To ensure that the event is carried out peacefully, the officials from U. S. Fish & Wildlife Service, Florida Fish & Wildlife Conservation Commission, Broward and Palm Beach Sheriff's department along with the Sunrise police were present there. The police ensured that the hunters and protesters remain apart.

For the first of its kind public alligator hunt, a total of 11 hunters won a lottery among 1,200 who applied for permits to hunt two gators. The tools used by these hunters for hunting will involve harpoon, rod-and-reel, snares, gigs and crossbows. The rule of the hunt involves that the hunters must kill gators as soon as they catch them using a bang stick, or explosive charge fired a point-blank range.
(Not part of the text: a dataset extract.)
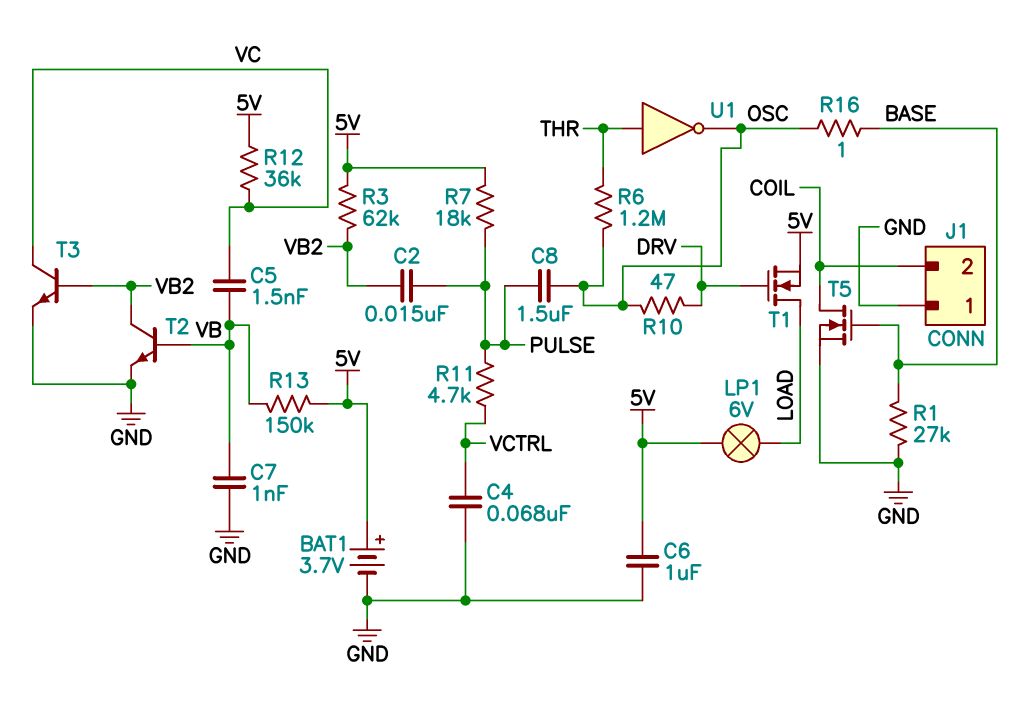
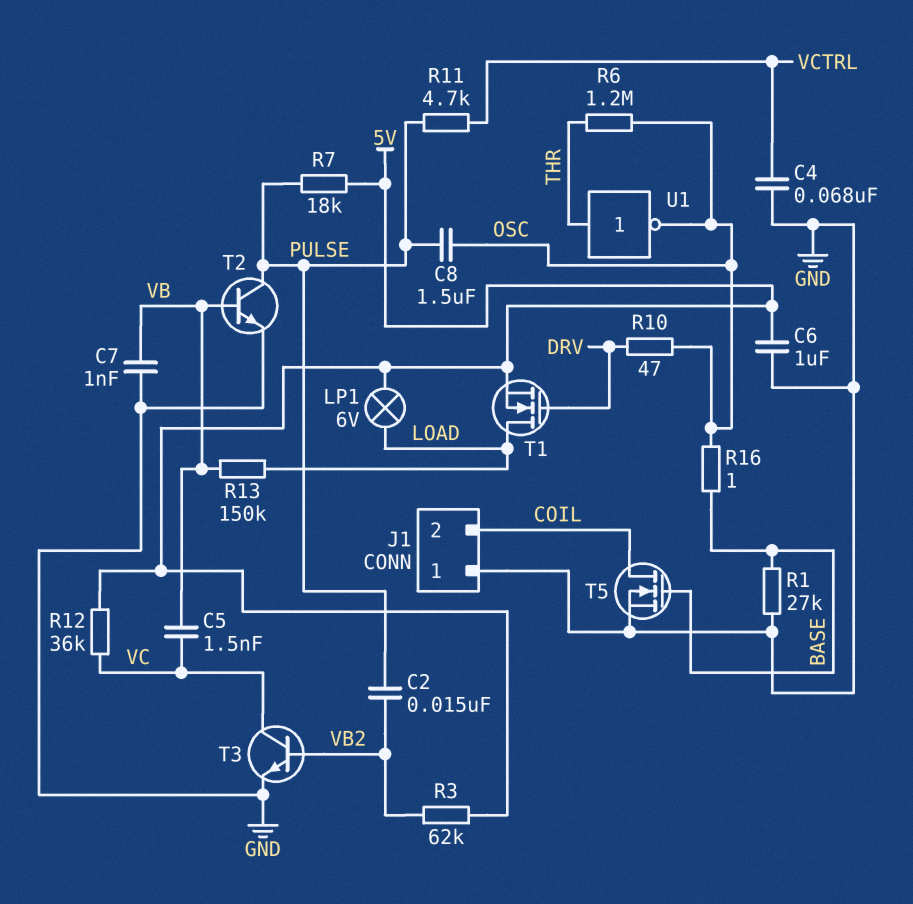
BAT1: 3.7V (plus 5V, minus GND) -> none
R13: 150k (5V, VB) -> 150k (LOAD, VB)
T2: NPN (B VB, C VB2, E GND) -> NPN (B VB, C PULSE, E GND)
Lyle Sisson, a West Palm Beach taxidermist and experienced alligator hunter says that he is here to set a state record. About this first ever public alligator hunt he said, "They've never been hunted before. There's a state record in here somewhere. I want one that I look at him and say, 'Oh my God.' It's an adrenaline rush for sure". Sisson and his wife Andrea are hunting with friends Andy and Cathy Gonzalez, also of West Palm Beach they will be using rod-and-reel and a harpoon.

Florida has released 6,000 permits this year which means that about twelve-thousand gators can be hunted over the next couple of months. Explaining the issue of these permits, Florida's Fish and Wildlife commission stated that these hunts actually help the state in the management of alligators in Florida.